Thoughts About Superhuman
I use a luxury email service called “Superhuman”. I use it because email makes me anxious and I like to obsess over tools and user experience to help me qualm that anxiety. I quite like using it, because I spend less time working, and more time communicating. I also like that they gave me a personal onboarding when I started using it.
Lately, Superhuman has been in the limelight for using tracking pixels. Until they came into the limelight, they had a feature enables that sent a tiny image with their messages that collected each time and location that the email had been opened. This feature was enabled by default for all new users of Superhuman.
A scathing critique, Superhuman Is Spying On You, was written, talking about how this feature is dangerous and an invasion of privacy. Which, is true. In response, Superhuman changed the default setting of their software to disable this feature, and removed some of the location information from the tracking. Their response was extremely thoughtful for a venture funded Silicon Valley company — which translates to pretty thoughtful with some glaring unexamined assumptions for the rest of us.
However — there’s something in the critique that doesn’t sit right with me. There are companies that are doing exactly this every day for sales and marketing.

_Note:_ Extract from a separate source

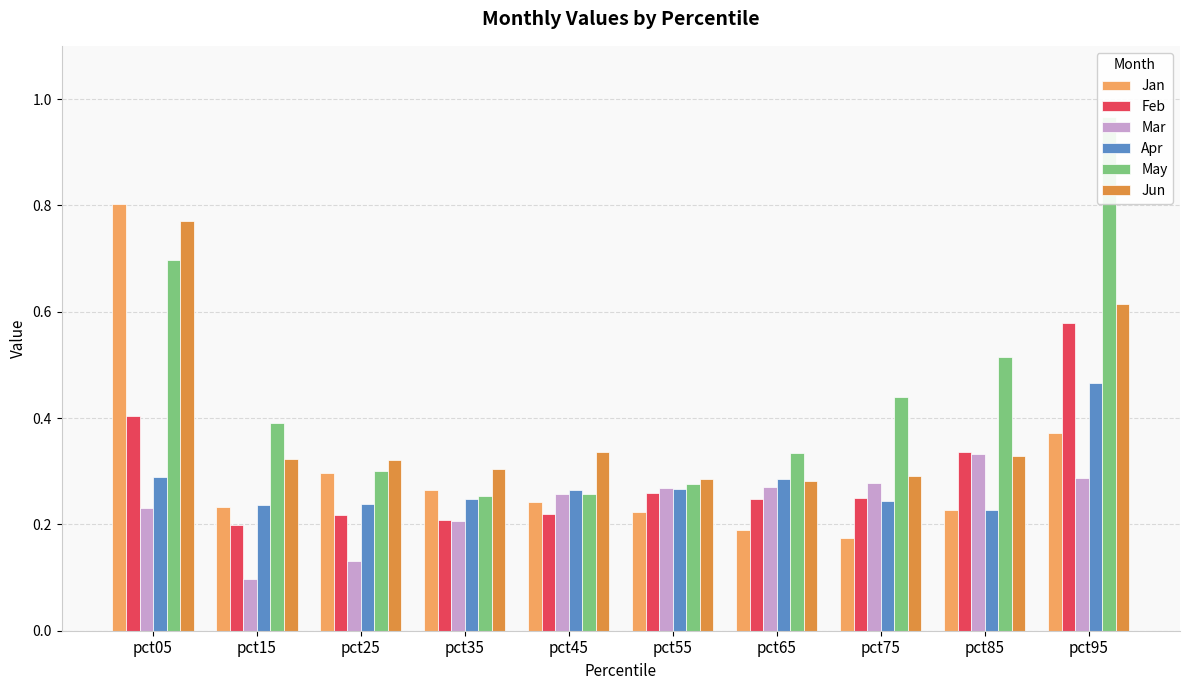

What is the sum of all Feb values?

2.9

The author of the otherwise scathing critique glosses over this — in fact, the company where he is Vice President of Partnerships & Community uses these tracking pixels in their sales and marketing emails.
YOU DON’T GET A PASS ON MORALITY JUST BECAUSE YOU’RE DOING SOMETHING FOR A BUSINESS PURPOSE.
There’s a lot to untangle about how using digitally collected information feels -- I’d just like to see the Superhuman conversation expand to include how common this is in sales and marketing, and talk about those ethics as well, rather than it just being passed over.